Il caso

Barletta, la maxi-frode fiscale da 350 milioni del marketing multilivello sui cosmetici: 4 arresti della Finanza, coinvolta società Chogan

Nel mirino i titolari e un commercialista. L’ipotesi: hanno messo su un sistema per evadere le tasse. Nove in totale gli indagati

BARLETTA - Riguarda una società di Barletta, la Chogan, attiva nel multilevel marketing per la commercializzazione di cosmetici l’operazione della Procura di Trani che oggi 30 maggio 2024 ha portato a quattro arresti (tre in carcere, uno ai domiciliari, più una interdizione dalle attività commerciali) con l’accusa di associazione per delinquere finalizzata alla frode fiscale, riciclaggio ed autoriciclaggio, nonché per reati tributari e fallimentari.

Tra le tre persone portate in carcere c’è un commercialista, Pietro Luigi Scricco, 63 anni, ritenuto la mente del meccanismo fraudolento. In carcere anche il legale rappresentante della società, Michelangelo Paradiso, 52 enne di Barletta, e Liborio Scelzo, 48 anni, di Taranto, residente a Bari. Domiciliari per Arcangela Fumarulo, 49 anni, di Barletta. Interdizione dalle attività imprenditoriali per 6 mesi per Delfino Kemuel Paradiso, 26 anni. Sono nove in totale gli indagati, più la società Chogan Group Spa ai sensi della legge 231. I militari del comando provinciale Bat guidato dal colonnello Pierluca Cassano hanno eseguito sequestri di beni per 355 milioni tra immobili, conti correnti e numerosi beni di lusso, compresa la stessa società indagata che è stata affidata a un amministratore giudiziario.

L’attività investigativa, corroborata anche da mirate attività tecniche - secondo un comunicato stampa della Procura di Trani - ha dapprima fatto emergere un meccanismo illecito finalizzato alla lievitazione dei costi della società strumentale all’ artificioso abbattimento dell’utile di esercizio e la conseguente inferiore liquidazione dell’imposta sul reddito e dell’Imposta sul valore aggiunto, mediante l’esposizione di crediti Iva inesistenti.

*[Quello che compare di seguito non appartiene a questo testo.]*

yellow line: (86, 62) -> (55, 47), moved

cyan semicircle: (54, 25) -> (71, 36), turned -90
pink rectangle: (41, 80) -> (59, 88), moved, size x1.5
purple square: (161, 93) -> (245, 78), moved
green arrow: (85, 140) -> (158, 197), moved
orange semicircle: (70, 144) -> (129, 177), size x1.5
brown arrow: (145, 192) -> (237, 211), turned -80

Successivamente, è stato altresì acclarato che gli indagati, coadiuvati dal commercialista ritenuto la mente della frode, avevano implementato, sin dal 2017, un più complesso sistema illecito occulto in base al quale la società per azioni contabilizzava i costi connessi alle provvigioni di vendita fatturate dai principali indagati mediante l’emissione di documenti fiscali oggettivamente inesistenti. Fittiziamente qualificati come venditori “porta a porta”, essi godevano di un regime fiscale particolarmente agevolato, se si considera che la tassazione IRPEF era calcolata con l’applicazione di aliquota di fatto pari al 18%, decisamente inferiore persino all’aliquota più bassa (23%) applicata alle persone fisiche con redditi fino a 28mila euro.

In questo modo è stato ottenuto un duplice vantaggio fiscale: da un lato la tassazione irrisoria delle vendite realizzate (il volume d’affari è pari a 60 milioni di euro), e, d’altro canto, nell’abbattimento quasi totale della base imponibile, mediante la creazione fittizia di ingentissimi costi in capo alla società, così da costituire di fatto un drenaggio di ricchezza sottratta alla tassazione Ires. Secondo l'accusa era stata creata una struttura dotata “di una sostanziale stabile organizzazione sistematicamente preordinata alla perpetrazione di condotte delittuose, da non potersi meramente considerare come estrinsecazione di occasionali accordi ma vere e proprie azioni di reità poste in essere in maniera costante ed omogenea, oltre che ripetuta nel tempo". Del tutto sintomatica è stata ritenuta, ai fini della sussistenza del più grave reato di associazione per delinquere “la spregiudicatezza” con cui non soltanto i sodali "ponevano in essere deliberatamente i fatti in contestazione ma (...) con cui con altrettanta quasi disarmante naturalezza disquisivano di tali fatti“.  Le intercettazioni hanno fatto “evincere in modo assolutamente chiaro la sussistenza di un piano criminoso ben organizzato e collauda-to nel tempo, anche con prospettive rivolte al futuro”.